__Job item__: Copy word for word, please, the lines of the entries below running from the one containing "focal_35mm: 23" to the one containing "f_number: 1.7", both ends included.

__Provided data__:

+ + + + + + +

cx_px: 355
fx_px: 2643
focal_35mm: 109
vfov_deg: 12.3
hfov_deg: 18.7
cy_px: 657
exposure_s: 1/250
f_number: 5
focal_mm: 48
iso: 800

+ + + + + + +

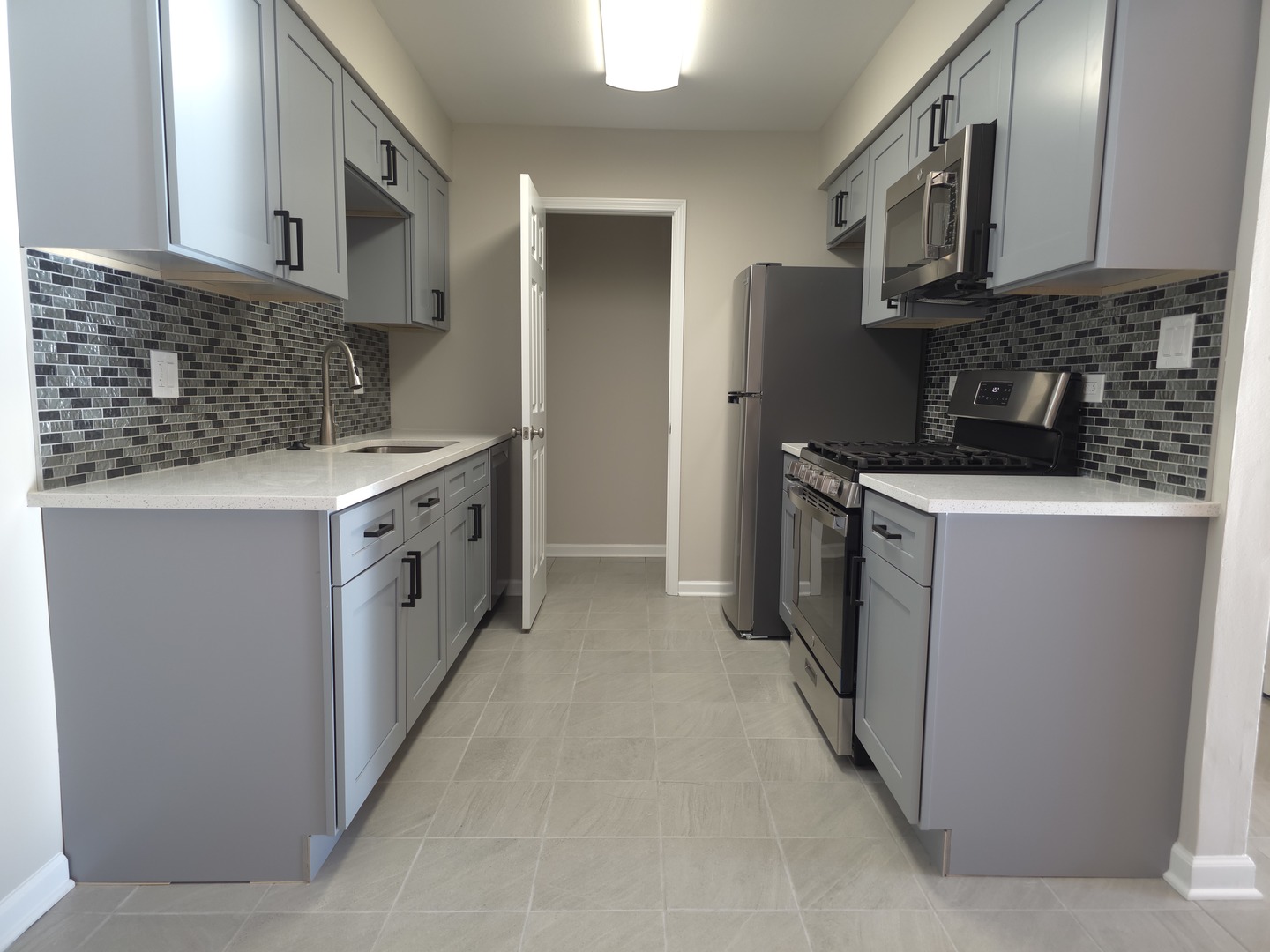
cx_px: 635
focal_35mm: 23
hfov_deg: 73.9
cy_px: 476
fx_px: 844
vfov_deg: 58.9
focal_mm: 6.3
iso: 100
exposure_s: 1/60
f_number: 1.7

+ + + + + + +

__Exercise result__:
focal_35mm: 23
hfov_deg: 73.9
cy_px: 476
fx_px: 844
vfov_deg: 58.9
focal_mm: 6.3
iso: 100
exposure_s: 1/60
f_number: 1.7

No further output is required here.